[PYTHON] Streaming speech recognition with Google Cloud Speech API

Information as of September 14, 2016 *

Try streaming speech recognition from microphone input with Google Cloud Speech API.

Previously I tried to recognize recorded files with REST API version, so this time I will try streaming recognition with gRPC version.

procedure

Google official sample Follow the README procedure in.

This time I will try streaming recognition transcript_streaming.py.

Same procedure as REST version until getting json of Service Account.

Sign up for Google Cloud platform
Create a project in the Developer console, enable the Speech API, and get the Service Account json file for authentication.
Set the downloaded json file to the environment variable GOOGLE_APPLICATION_CREDENTIALS
Run sample script
Enable port audio
Install the required pip module (virtualenv recommended)
Set transcribe_streaming.py to recognize Japanese
Change the language_code of recognition_config from en-US to ja-JP
Adjust the sampling rate etc. to suit your environment
The setting around the device is record_audio, which is the method of pyaudio.
Run the sample in $ python transcribe_streaming.py and speak into the microphone

When started, recognition continues as long as service.StreamingRecognize returns a value in listen_print_loop. (It ends with a timeout when the number of seconds of DEADLINE_SECS elapses).

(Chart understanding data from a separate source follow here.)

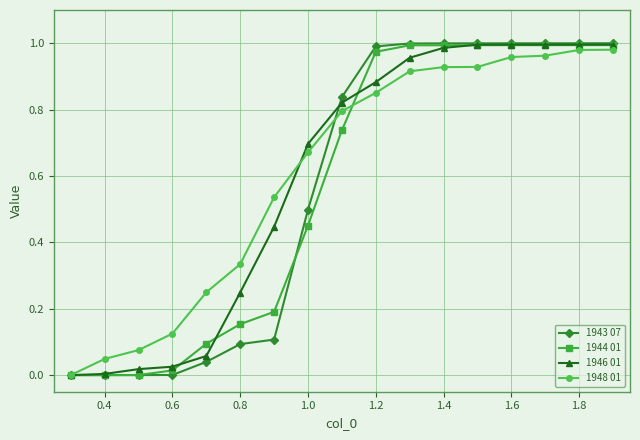

What is the average value of the 1946 01 series?

0.6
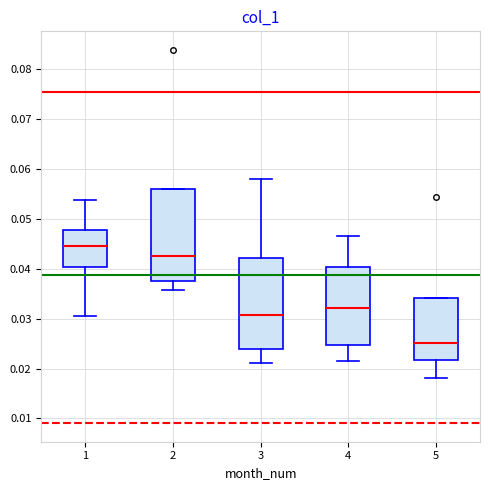

Where does the lower whisker of the box at x = 1 end on the y-axis? The values are not printed on the chart, so give them approximately, as read against the axis.

0.031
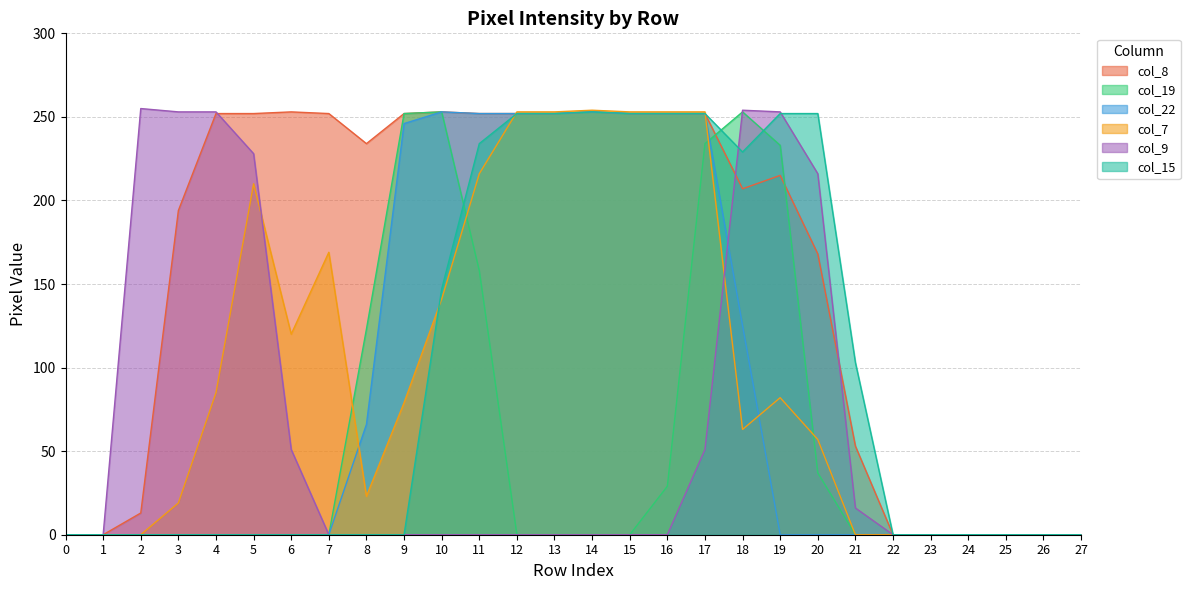

True or false: col_9 has more than 1 points higher than both neighbors.

True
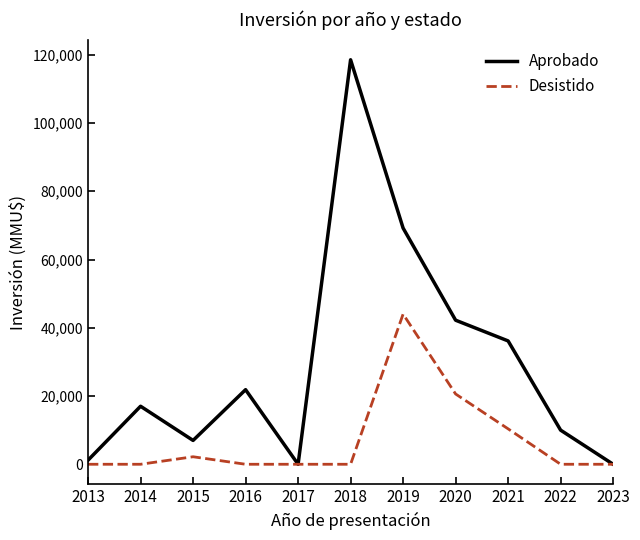

At which category does Desistido reach its first local peak?

2015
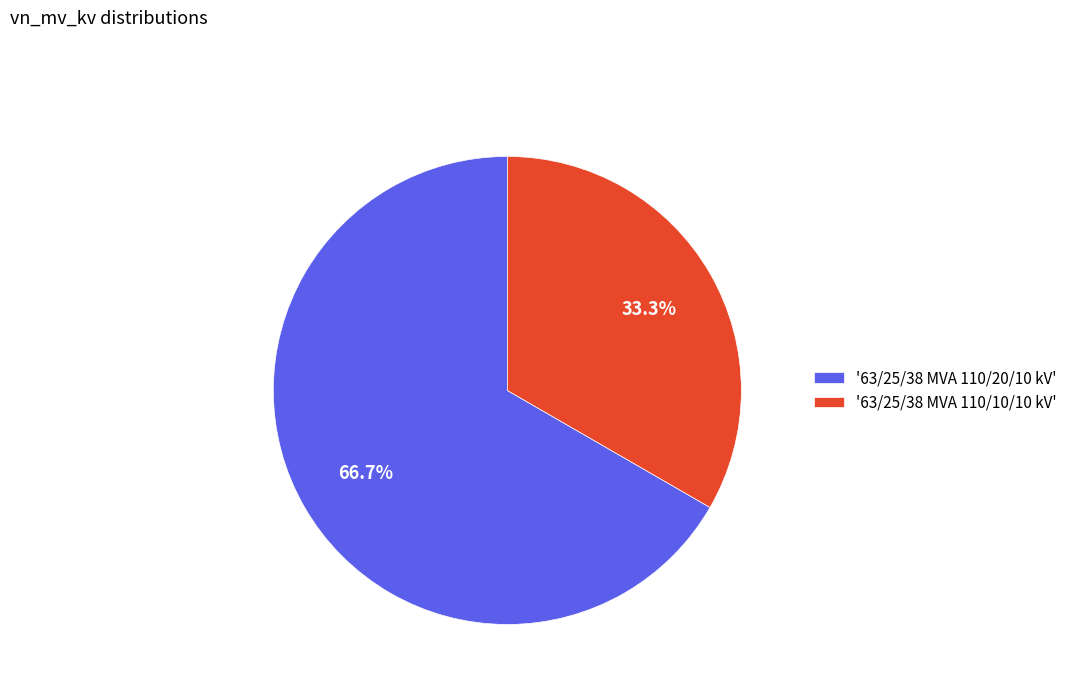

Which has a higher value, '63/25/38 MVA 110/10/10 kV' or '63/25/38 MVA 110/20/10 kV'?

'63/25/38 MVA 110/20/10 kV'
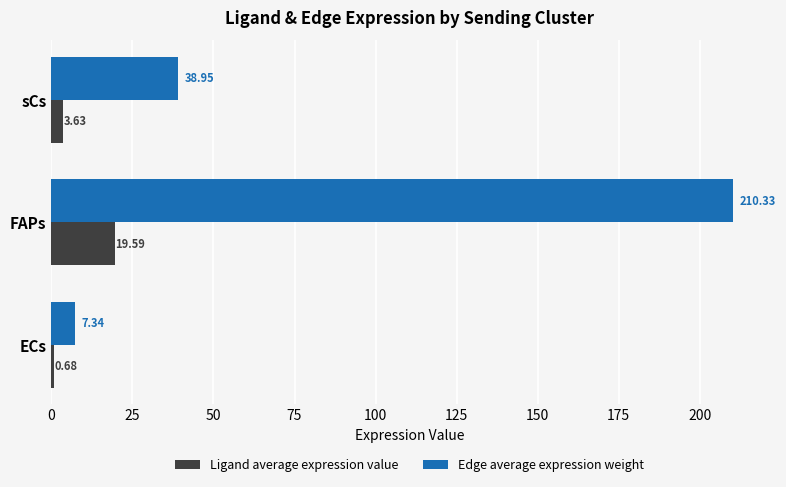

Is the value of Ligand average expression value at FAPs greater than the value of Edge average expression weight at ECs?

Yes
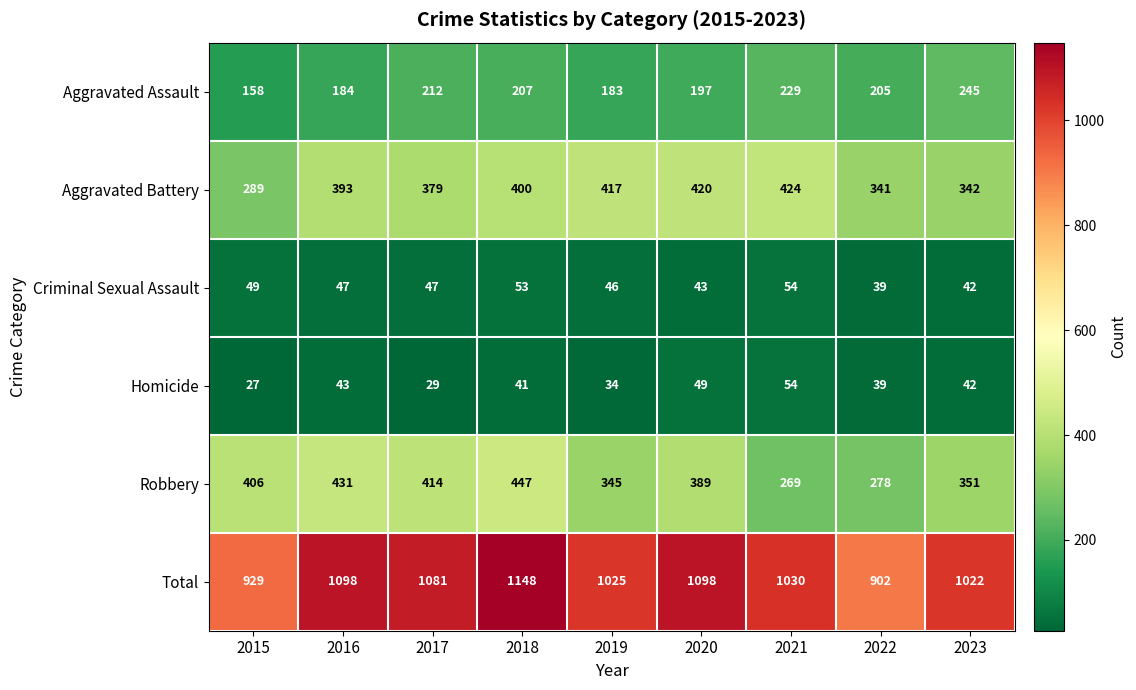

Which series has the largest total across all categories?

Total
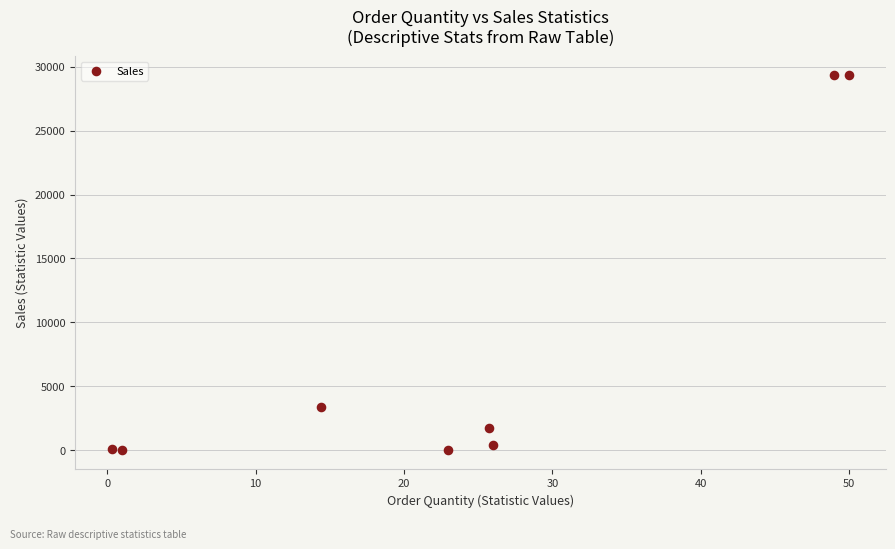

What is the range of Y values (max minus min)?

29343.0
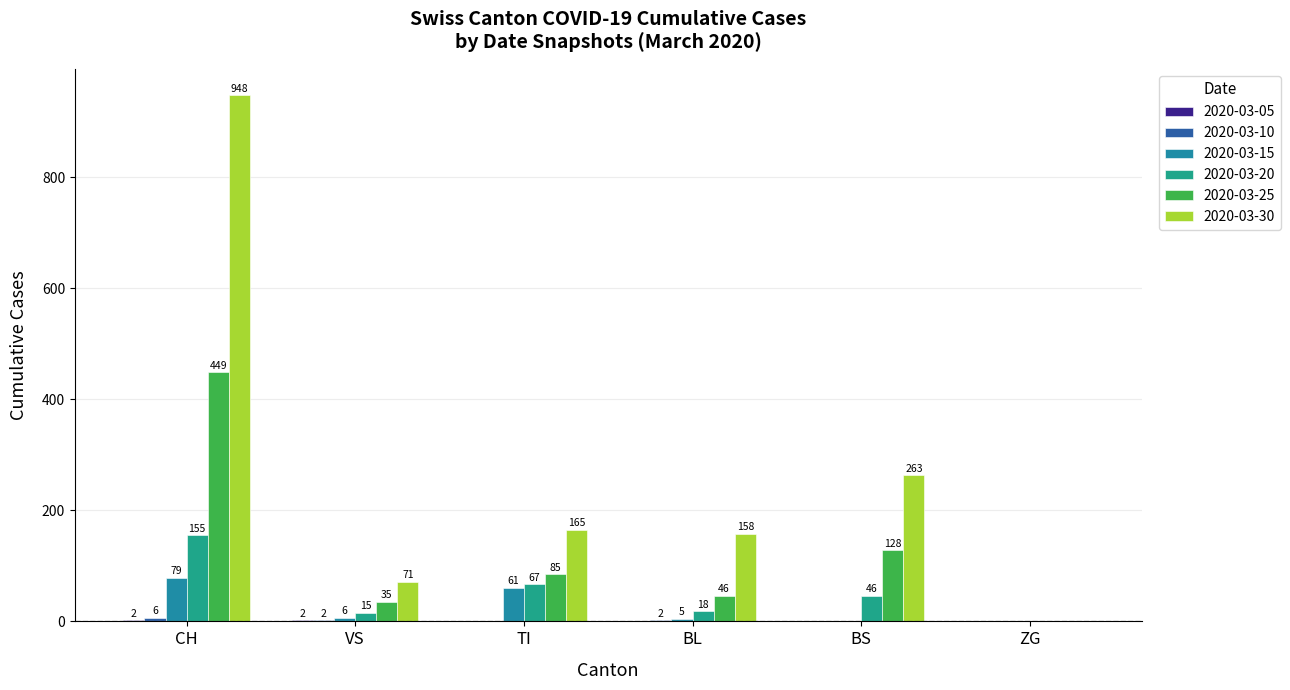

How many data points does each series have?

6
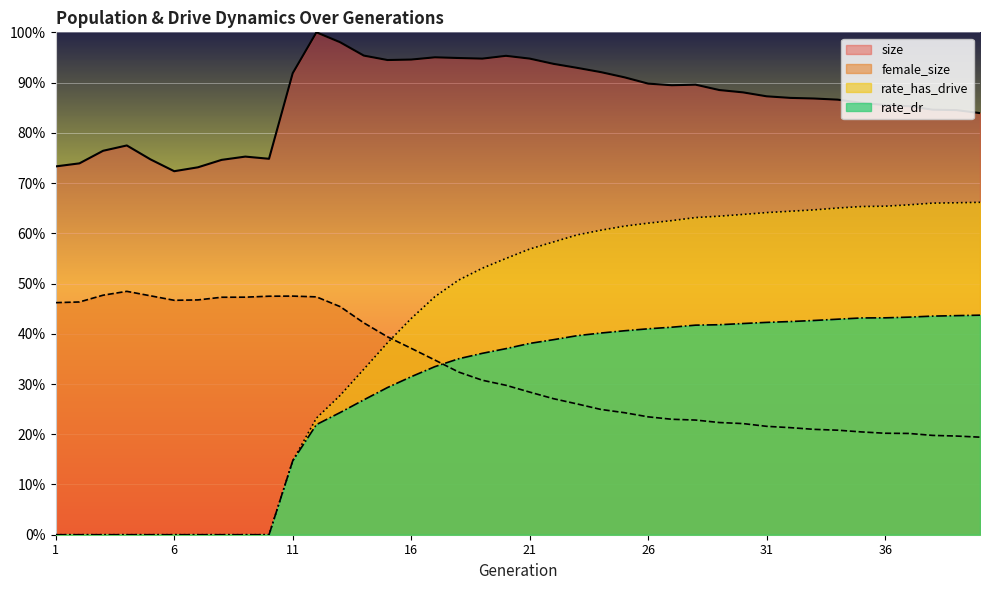

How many rate_dr values are between 0 and 1?

40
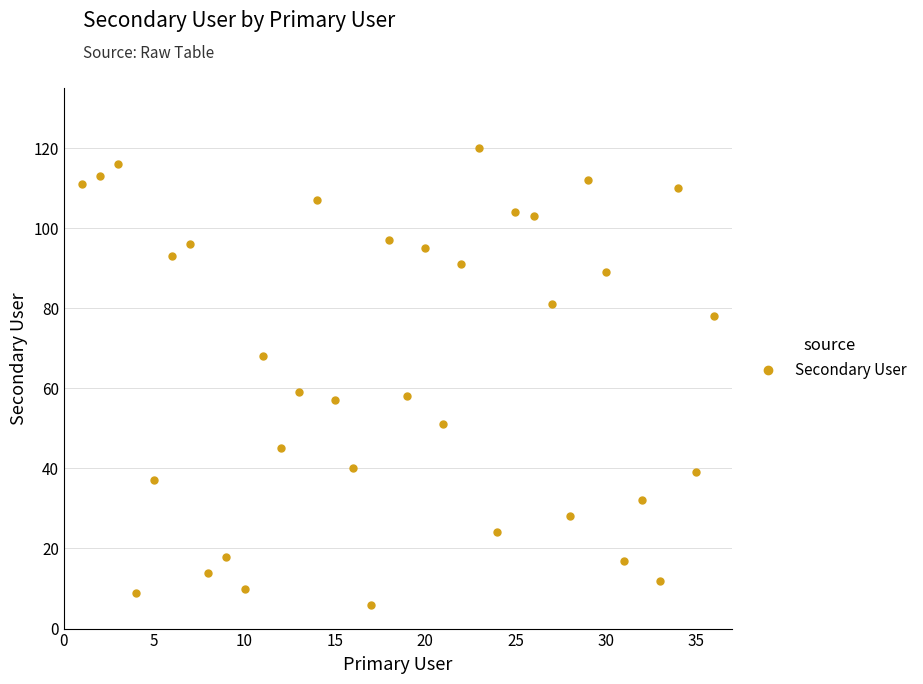

What is the greatest value displayed?

120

This sample finishes processing when the statement contains the words ʻexit or quit(the latter half of * listen_print_loop *), so these words can be stopped asstop or end`. If you change it, you can do the same in Japanese.

Cognitive behavior

――Until there is silence for a certain period of time, it is recognized as a continuous utterance even if there is some time. --Once recognized, ʻis_final = Trueandconfidence are returned with the resulting text. -If you specify ʻinterim_results = True in * streaming_config *, you can get the recognition result during the utterance.

The recognition in the middle of the utterance seems to be done at the word level, and I am surprised at a speed that I can not think through the network. However, the recognition result in the middle may be wrong, so if you do not hurry, it will end all It's better to wait.

See the gRPC API Manual (https://cloud.google.com/speech/reference/rpc/google.cloud.speech.v1beta1#google.cloud.speech.v1beta1.Speech.StreamingRecognize) for other options.

The Github code is updated quite often, so you should check it daily.

Bug

I tried it with the built-in microphone of the laptop / external microphone of USB with MAC and Linux respectively, but after about 3-10 utterances or 15-30 seconds, they do not recognize without any error. Investigation required.

Miscellaneous feelings

Since it is v1beta1, it seems that it is still in the testing stage. It seems difficult to use it correctly unless you are accustomed to gRPC (and how to handle it from pyton).